My Lord! I don't get paid enough to deal with things like this!! You are one sick puppy. This turns my stomach! I just crushed up half a bottle of Tums and cut it out into fat lines and I am snorting it while doing shots of Pepto-Bismol just to keep from heaving up everything that I have eaten since the late 70's. Twelve steps aren't going to help you here. Hell, I don't think a one hundred and twelve step program would help you. A nice tall glass of Jim Jones Kool-Aid might just do the trick, though.

It seems to me that you might be suffering from BUC's disease. < banging ugly chicks> A dog is a dog, right? Seems you just took it to the next level. I think your dog is avoiding you because you took "playing ball" just a bit too far for her, you twisted freak. I'm not schooled in pet therapy - nor do I believe in it. Hell, I don't believe in any therapy other than a good shovel to the skull! So that is my advice to you. Find a nice spade and go ballistics on yourself with it. After that call P.E.T.A , I am sure they could offer you some advice. In the meantime -- STAY THE HELL OFF OF MY PAGE!! You freak!!!

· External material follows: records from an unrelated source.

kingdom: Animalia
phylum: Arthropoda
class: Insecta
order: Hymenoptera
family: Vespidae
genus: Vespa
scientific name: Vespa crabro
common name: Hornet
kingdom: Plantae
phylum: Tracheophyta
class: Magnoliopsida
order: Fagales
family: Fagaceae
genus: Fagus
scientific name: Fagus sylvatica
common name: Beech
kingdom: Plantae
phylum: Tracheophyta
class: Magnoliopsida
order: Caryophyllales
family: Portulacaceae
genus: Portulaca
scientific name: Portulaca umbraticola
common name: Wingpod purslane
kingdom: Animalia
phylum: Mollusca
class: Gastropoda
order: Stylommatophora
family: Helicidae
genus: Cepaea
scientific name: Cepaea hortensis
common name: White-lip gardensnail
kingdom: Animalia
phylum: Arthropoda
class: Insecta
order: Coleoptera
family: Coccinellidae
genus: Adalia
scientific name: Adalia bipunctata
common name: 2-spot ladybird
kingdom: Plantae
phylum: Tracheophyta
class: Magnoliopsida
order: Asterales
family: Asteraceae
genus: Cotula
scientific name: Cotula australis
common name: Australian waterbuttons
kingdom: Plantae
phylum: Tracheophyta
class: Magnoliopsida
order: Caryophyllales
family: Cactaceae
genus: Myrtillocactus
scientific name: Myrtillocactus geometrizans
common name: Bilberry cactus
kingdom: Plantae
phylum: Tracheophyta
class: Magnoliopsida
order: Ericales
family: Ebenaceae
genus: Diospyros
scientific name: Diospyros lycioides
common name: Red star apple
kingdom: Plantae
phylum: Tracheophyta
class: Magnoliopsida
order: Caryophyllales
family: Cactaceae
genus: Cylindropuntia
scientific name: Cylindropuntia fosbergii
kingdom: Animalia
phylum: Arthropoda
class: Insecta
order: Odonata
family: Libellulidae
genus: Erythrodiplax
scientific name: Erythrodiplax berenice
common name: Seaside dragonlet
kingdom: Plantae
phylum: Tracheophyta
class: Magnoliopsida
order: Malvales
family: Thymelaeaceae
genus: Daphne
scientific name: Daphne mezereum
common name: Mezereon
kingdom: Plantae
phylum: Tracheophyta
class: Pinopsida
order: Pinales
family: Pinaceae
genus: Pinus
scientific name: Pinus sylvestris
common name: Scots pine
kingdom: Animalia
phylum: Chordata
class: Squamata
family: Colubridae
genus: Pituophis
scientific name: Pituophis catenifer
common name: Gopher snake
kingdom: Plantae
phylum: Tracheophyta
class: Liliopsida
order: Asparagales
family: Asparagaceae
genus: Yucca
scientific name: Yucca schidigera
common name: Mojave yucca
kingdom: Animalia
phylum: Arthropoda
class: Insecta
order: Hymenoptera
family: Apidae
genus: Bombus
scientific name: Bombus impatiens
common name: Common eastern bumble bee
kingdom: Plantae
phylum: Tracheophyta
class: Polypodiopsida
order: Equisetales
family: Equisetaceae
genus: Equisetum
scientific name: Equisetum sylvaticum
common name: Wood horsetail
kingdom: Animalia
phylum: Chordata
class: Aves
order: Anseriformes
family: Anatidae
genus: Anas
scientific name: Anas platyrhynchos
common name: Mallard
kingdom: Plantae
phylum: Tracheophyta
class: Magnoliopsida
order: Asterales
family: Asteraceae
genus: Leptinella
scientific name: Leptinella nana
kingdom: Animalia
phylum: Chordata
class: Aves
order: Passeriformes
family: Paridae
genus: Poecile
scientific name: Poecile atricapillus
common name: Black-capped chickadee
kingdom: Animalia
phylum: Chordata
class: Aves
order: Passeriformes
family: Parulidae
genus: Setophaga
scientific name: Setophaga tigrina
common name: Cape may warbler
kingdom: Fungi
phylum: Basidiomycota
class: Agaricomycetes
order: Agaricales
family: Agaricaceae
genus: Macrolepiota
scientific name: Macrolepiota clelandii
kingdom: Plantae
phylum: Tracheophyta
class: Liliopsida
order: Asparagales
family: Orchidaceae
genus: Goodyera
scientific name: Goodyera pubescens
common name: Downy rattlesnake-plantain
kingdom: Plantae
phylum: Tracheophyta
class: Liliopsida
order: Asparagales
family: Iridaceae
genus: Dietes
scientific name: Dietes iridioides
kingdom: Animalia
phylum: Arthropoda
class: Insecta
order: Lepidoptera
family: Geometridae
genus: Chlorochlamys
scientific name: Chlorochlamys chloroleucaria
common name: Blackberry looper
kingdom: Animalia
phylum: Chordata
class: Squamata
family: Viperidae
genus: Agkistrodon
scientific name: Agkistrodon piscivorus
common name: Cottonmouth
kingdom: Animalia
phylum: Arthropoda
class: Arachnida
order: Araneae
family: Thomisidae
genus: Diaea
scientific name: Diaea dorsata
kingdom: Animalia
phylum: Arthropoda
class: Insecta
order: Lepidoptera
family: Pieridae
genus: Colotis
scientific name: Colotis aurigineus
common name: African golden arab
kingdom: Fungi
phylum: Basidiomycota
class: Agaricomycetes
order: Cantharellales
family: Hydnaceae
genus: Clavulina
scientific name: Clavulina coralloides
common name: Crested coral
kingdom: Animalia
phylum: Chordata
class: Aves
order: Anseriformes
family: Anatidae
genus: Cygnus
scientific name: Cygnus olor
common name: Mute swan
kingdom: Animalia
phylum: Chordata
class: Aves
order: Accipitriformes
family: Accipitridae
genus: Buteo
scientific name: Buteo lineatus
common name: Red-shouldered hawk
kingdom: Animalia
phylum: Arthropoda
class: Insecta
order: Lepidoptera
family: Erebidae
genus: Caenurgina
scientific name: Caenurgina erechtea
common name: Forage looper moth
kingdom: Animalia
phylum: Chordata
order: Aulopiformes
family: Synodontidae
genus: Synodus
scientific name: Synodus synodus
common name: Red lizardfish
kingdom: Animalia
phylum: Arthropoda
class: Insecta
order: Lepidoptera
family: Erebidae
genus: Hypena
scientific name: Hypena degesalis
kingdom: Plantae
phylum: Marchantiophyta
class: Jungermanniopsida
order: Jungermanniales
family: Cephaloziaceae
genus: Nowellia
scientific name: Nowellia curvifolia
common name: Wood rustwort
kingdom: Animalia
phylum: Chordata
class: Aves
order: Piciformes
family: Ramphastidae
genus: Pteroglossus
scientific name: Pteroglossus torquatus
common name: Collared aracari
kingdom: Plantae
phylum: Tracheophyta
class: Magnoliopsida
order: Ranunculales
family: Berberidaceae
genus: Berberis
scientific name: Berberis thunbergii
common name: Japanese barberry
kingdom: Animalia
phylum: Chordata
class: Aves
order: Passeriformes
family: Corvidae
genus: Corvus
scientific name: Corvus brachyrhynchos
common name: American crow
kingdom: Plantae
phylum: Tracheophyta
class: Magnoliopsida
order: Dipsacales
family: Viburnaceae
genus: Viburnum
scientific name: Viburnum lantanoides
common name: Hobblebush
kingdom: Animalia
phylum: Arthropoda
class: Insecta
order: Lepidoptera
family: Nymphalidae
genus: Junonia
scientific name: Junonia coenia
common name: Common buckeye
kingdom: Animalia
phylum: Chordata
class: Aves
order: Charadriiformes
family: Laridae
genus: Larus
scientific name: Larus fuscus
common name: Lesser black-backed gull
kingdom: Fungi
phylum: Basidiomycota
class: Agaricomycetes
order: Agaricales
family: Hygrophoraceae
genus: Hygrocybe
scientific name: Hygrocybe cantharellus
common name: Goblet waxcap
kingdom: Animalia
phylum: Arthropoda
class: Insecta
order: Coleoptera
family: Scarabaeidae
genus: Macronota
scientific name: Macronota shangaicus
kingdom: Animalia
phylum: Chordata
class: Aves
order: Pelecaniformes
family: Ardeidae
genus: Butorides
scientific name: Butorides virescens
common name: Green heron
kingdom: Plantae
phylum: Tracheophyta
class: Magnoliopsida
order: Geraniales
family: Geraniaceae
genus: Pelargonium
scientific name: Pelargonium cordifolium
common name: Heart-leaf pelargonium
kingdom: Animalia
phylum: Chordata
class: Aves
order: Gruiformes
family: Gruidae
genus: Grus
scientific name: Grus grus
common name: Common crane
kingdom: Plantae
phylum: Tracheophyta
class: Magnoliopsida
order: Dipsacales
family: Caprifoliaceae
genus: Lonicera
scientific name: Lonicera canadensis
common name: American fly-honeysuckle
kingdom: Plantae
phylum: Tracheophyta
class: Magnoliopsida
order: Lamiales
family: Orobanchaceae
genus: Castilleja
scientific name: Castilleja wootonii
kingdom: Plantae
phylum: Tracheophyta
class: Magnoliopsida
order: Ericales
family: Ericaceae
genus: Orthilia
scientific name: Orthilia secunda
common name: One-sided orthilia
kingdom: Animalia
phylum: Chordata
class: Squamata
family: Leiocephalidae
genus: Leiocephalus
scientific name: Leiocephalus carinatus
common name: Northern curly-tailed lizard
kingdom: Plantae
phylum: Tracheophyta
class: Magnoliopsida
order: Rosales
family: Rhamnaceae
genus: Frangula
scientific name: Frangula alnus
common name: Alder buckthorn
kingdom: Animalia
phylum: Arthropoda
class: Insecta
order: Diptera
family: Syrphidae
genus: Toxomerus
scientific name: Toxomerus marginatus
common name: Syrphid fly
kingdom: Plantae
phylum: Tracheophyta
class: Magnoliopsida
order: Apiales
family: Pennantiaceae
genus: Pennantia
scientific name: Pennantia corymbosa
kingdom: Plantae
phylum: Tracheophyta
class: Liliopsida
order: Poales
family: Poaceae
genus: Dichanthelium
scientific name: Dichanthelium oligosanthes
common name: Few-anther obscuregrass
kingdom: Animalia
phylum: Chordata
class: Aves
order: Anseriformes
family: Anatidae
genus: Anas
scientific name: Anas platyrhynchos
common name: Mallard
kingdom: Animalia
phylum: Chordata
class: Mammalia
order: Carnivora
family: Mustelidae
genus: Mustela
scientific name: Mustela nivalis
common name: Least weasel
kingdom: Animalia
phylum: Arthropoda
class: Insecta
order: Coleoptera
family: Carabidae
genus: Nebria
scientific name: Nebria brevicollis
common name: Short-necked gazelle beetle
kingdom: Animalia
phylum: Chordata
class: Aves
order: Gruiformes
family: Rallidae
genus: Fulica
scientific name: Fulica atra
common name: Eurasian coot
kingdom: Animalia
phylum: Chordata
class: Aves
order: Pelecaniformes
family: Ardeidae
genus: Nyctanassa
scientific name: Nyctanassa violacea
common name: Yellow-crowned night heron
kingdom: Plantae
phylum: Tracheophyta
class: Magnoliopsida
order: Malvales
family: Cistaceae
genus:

I'm gripping and there will be no charge for this session as I am hoping that you won't live long enough to pay the debt!

Dr. Timm

 

 

 

Dear Dr. Timm
I have a crush on the guy who delivers the meat and stuff to the deli I work at. I don't want to just ask him out but I flirted and dropped hints and he ain't done nothing. I'm pretty sure he ain't got no girlfriend so that cain't be the problem. I ain't ugly and have a very great personitaly. How can I get something done without looking cheep?

Jan 
Duncan, Miss.

 

Dear Jan,

Where to start here? I would say he might be gay but I think that that is illegal in Mississippi. I'm just going to venture a guess and say, IT'S YOU!!! You and your
very great personITALY! Combine that with your demonic abuse of the English language and I'd say that I have answered the question as to why he has shunned all of your hints, trailer park!

Actually, I'm thinking that about half way through the date, after several of your "ain't got no's" and "cain't be's", he would have pulled out a shovel and beat you to death right there at the dinner table! So, you should look at the fact that the two of you haven't hooked up as a good thing.

My advice to you is to go back to the elementary school you dropped out of and re enroll yourself! You'll be moving on to high school before you know it. Until then, start dating your cousin again, I'm sure he has been lonely since you two broke up.